BEGIN Working data
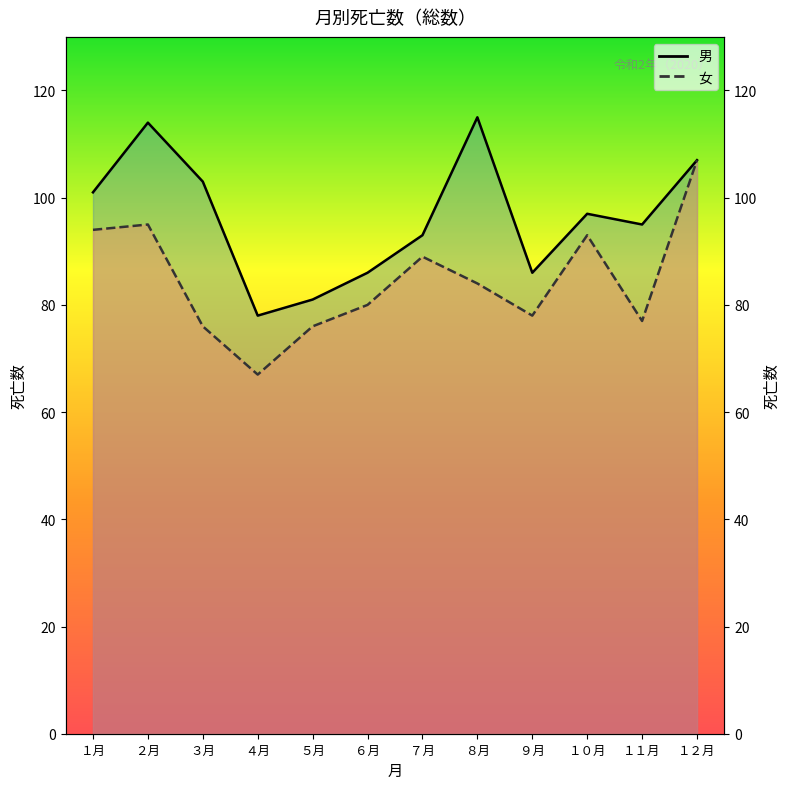

Does the chart display data point markers on the line(s)?

No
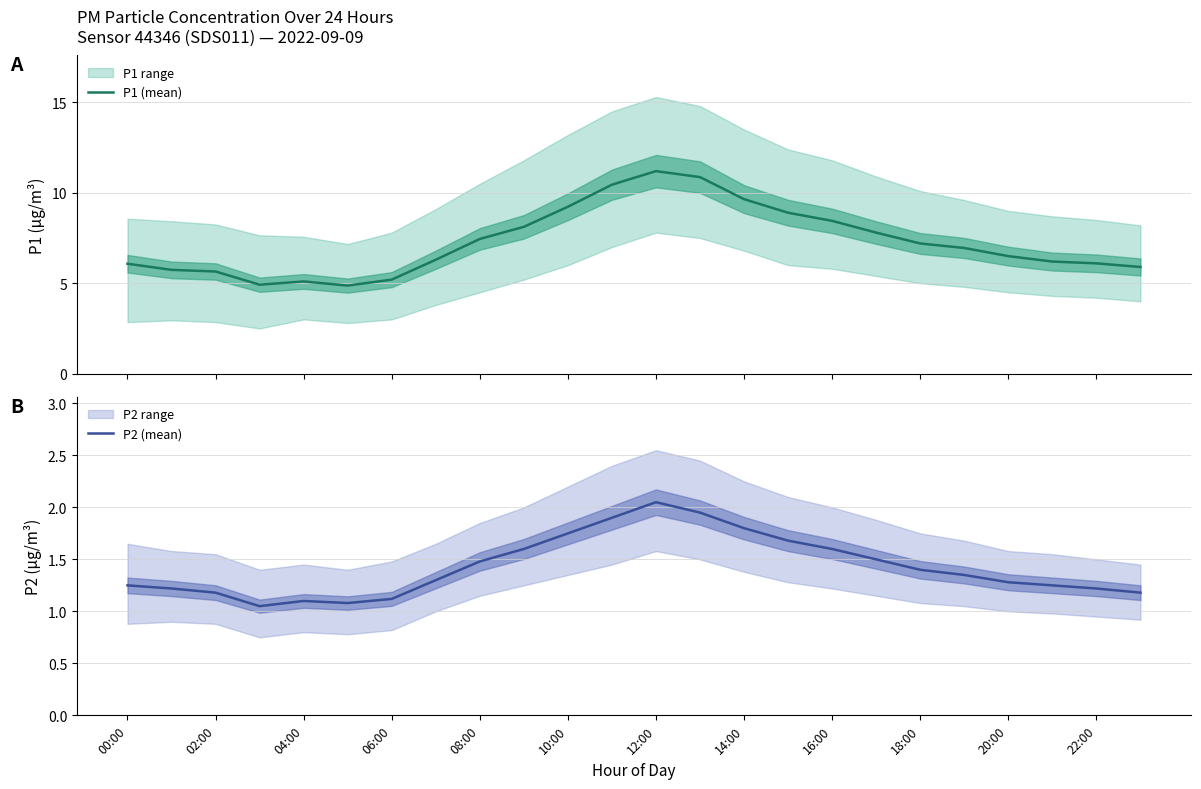

What is the average value of the P1 (mean) series?

7.3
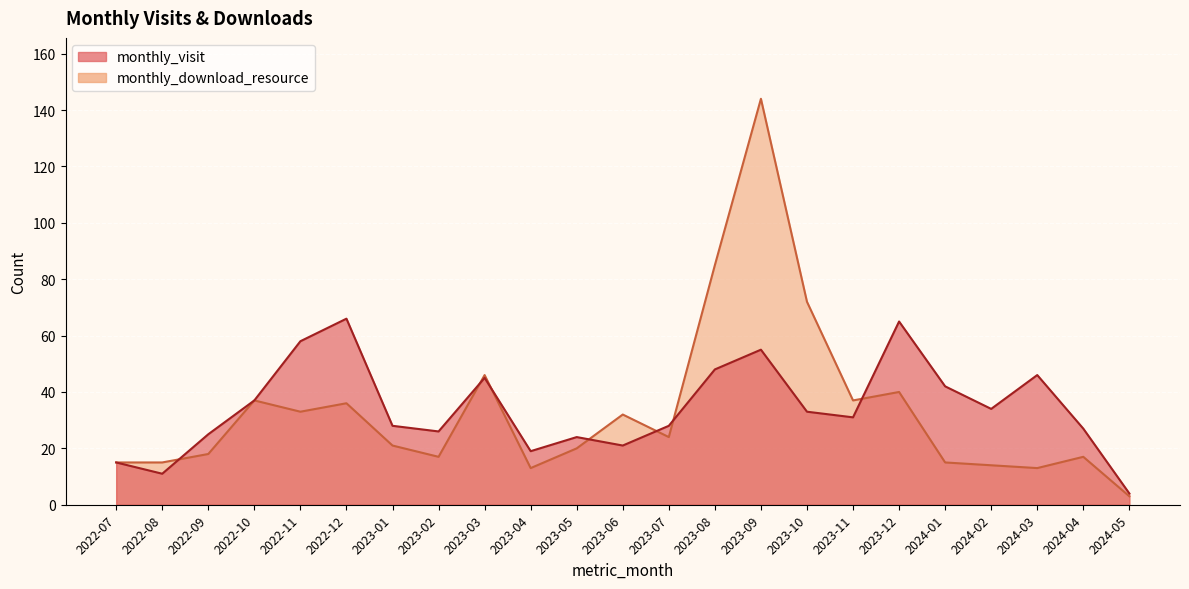

At which category does monthly_download_resource reach its first local peak?

2022-10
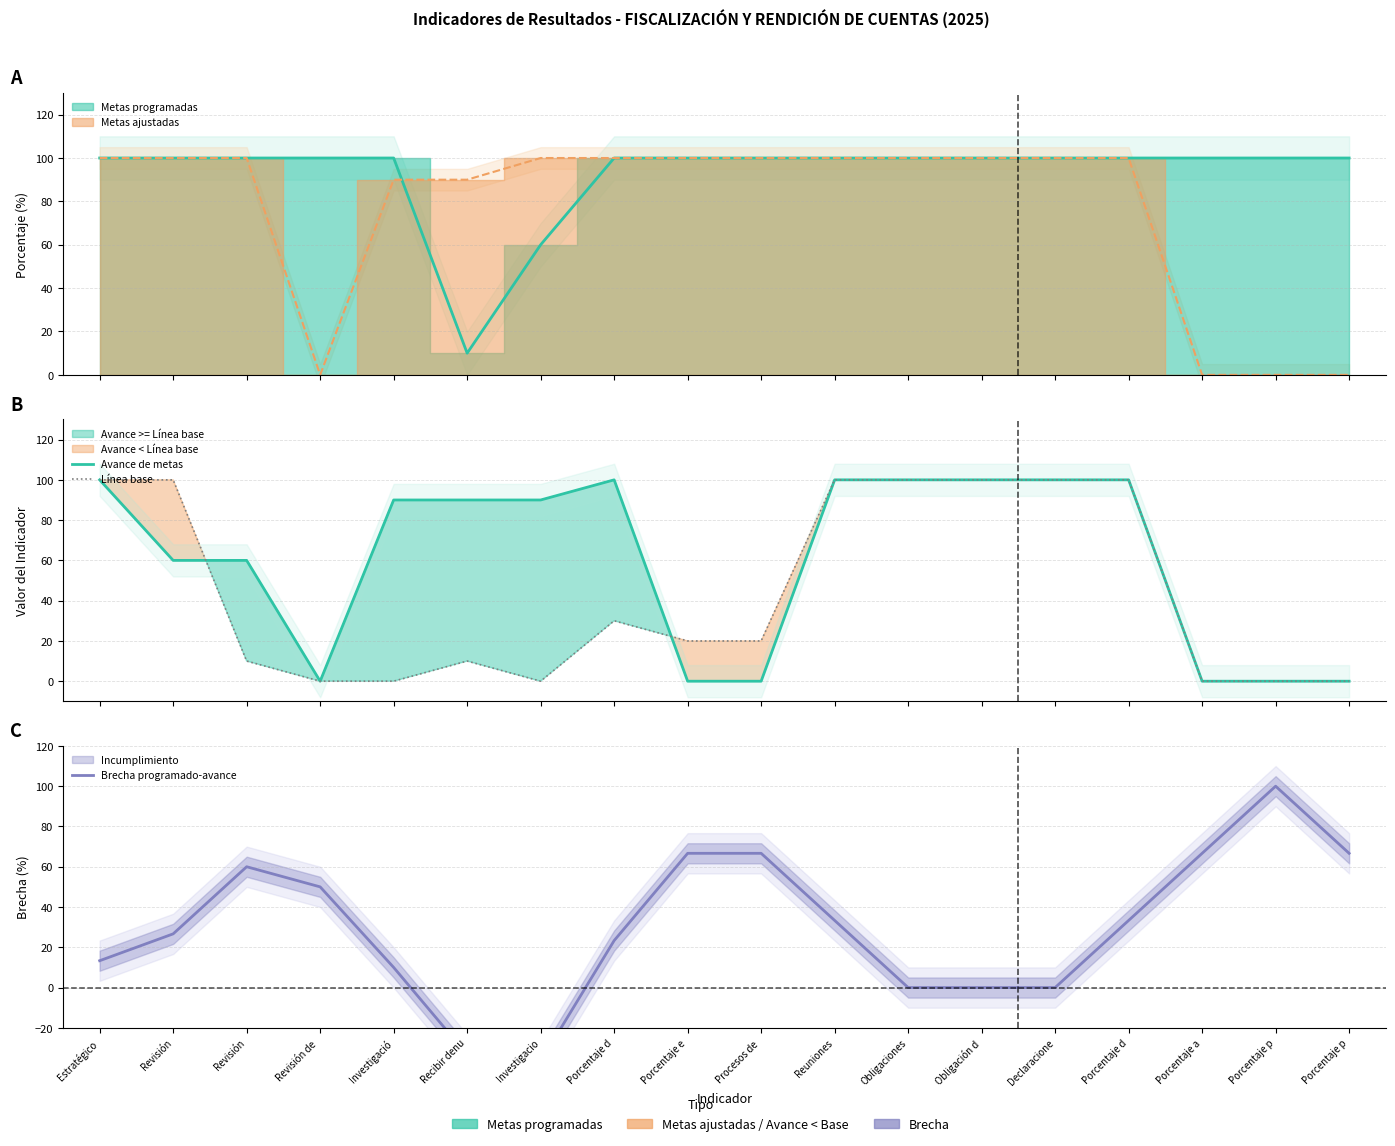

What is the difference between the Avance de metas values at Porcentaje p and Porcentaje d?

100.0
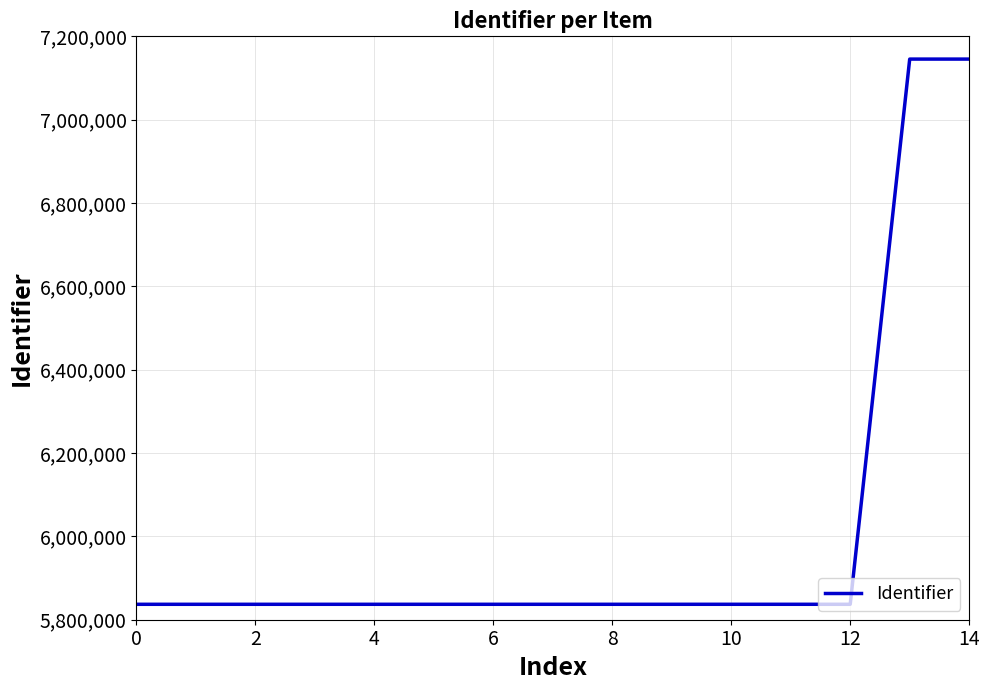

What is the greatest value displayed?

7145399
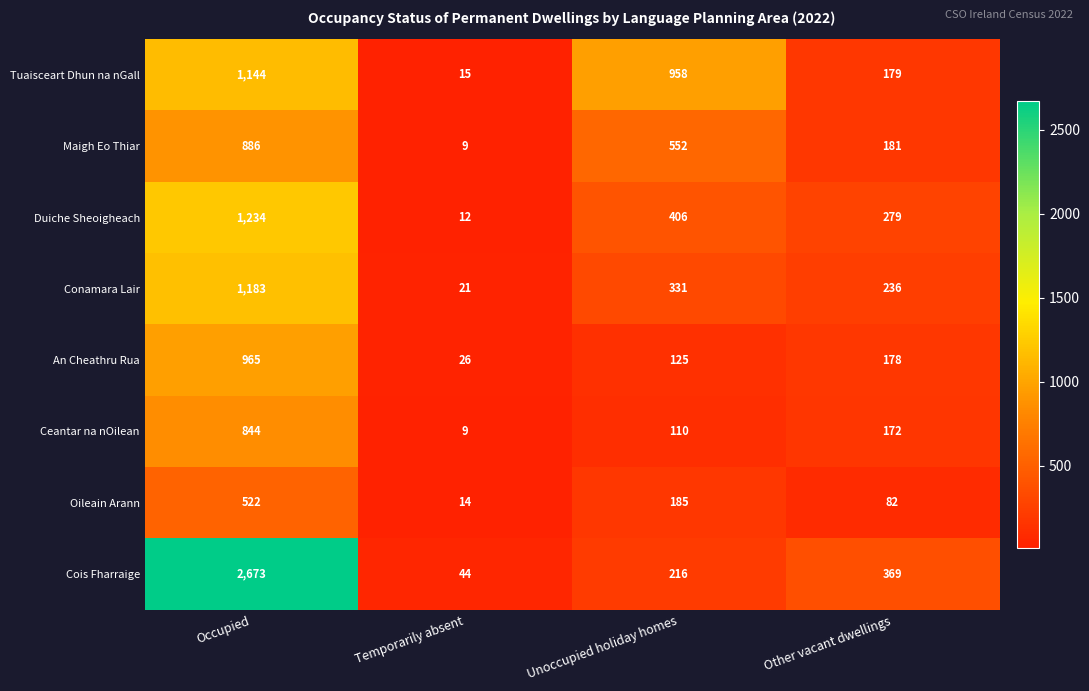

At which category is the sum across all series the highest?

Occupied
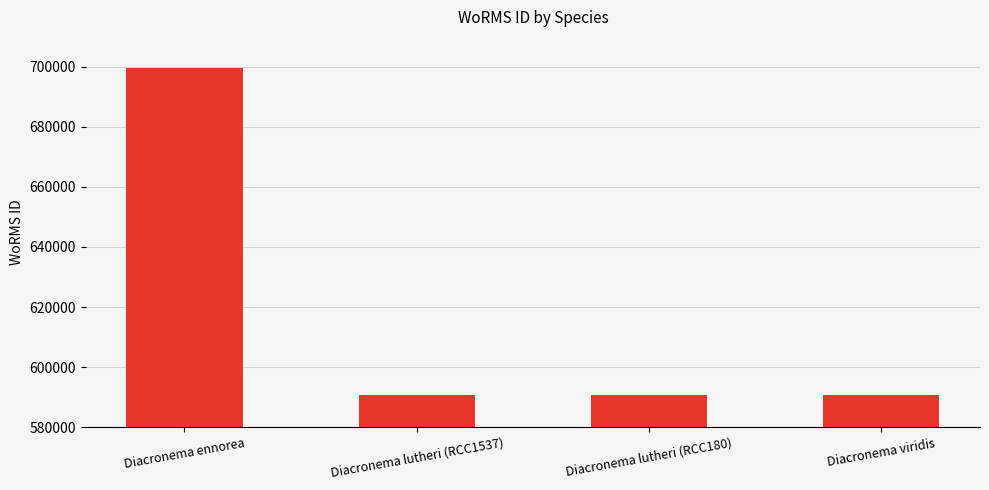

What is the greatest value displayed?

699620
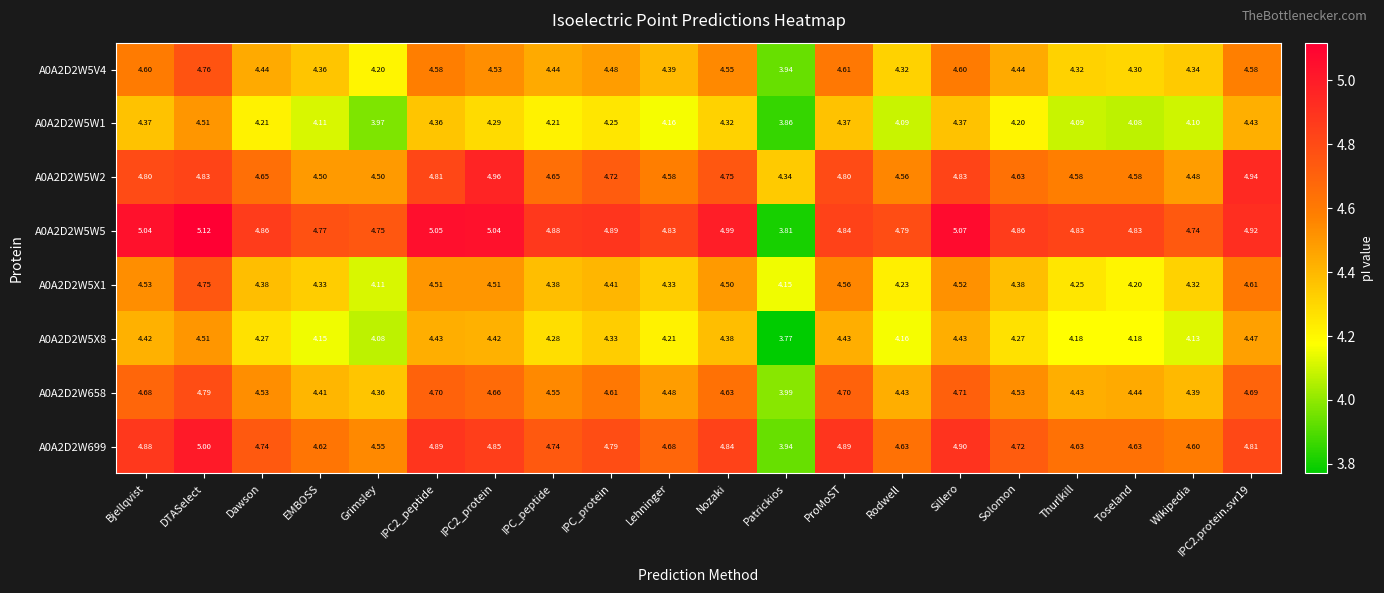

Which category has the lowest value across all series?

Patrickios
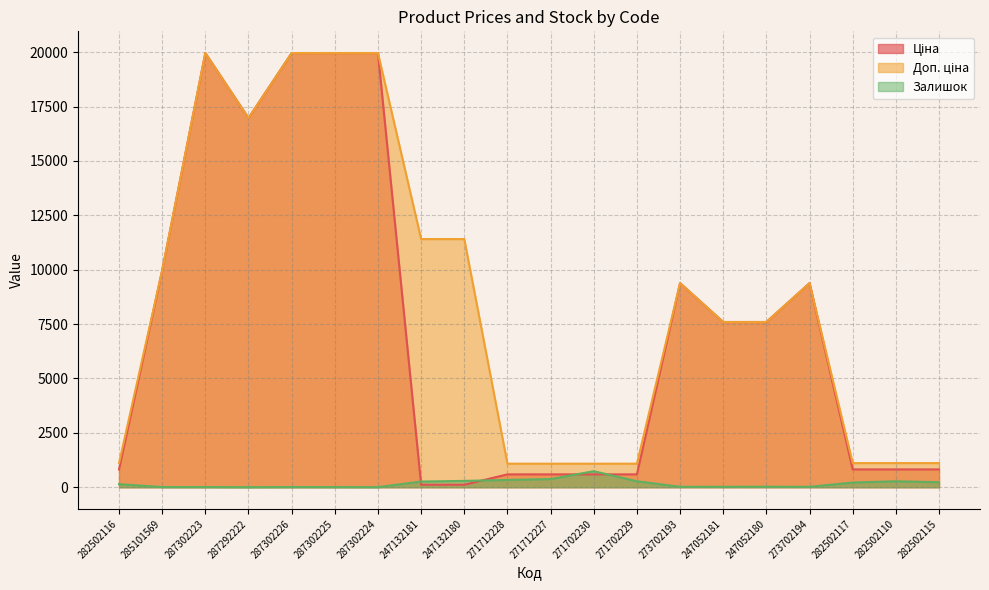

Read the Доп. ціна value at 273702194.

9384.0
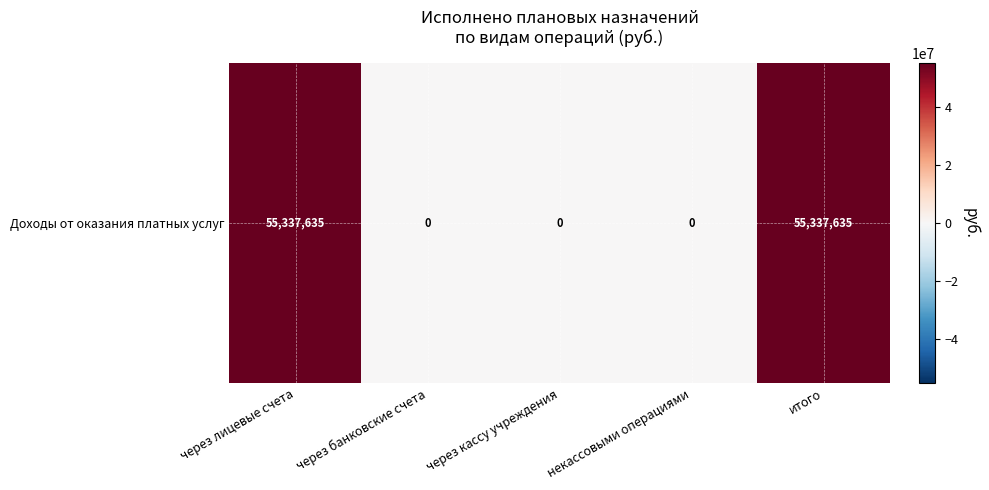

Where is the data nearest to the value 27668817?

через банковские счета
END Working data
Task item: Rewrite the rows above as a numbered list, leaving out the blank lines and the picture lines.

Exercise result:
1. Does the chart display data point markers on the line(s)?
2. No
3. What is the average value of the P1 (mean) series?
4. 7.3
5. At which category does monthly_download_resource reach its first local peak?
6. 2022-10
7. What is the difference between the Avance de metas values at Porcentaje p and Porcentaje d?
8. 100.0
9. What is the greatest value displayed?
10. 7145399
11. At which category is the sum across all series the highest?
12. Occupied
13. What is the greatest value displayed?
14. 699620
15. Which category has the lowest value across all series?
16. Patrickios
17. Read the Доп. ціна value at 273702194.
18. 9384.0
19. Where is the data nearest to the value 27668817?
20. через банковские счета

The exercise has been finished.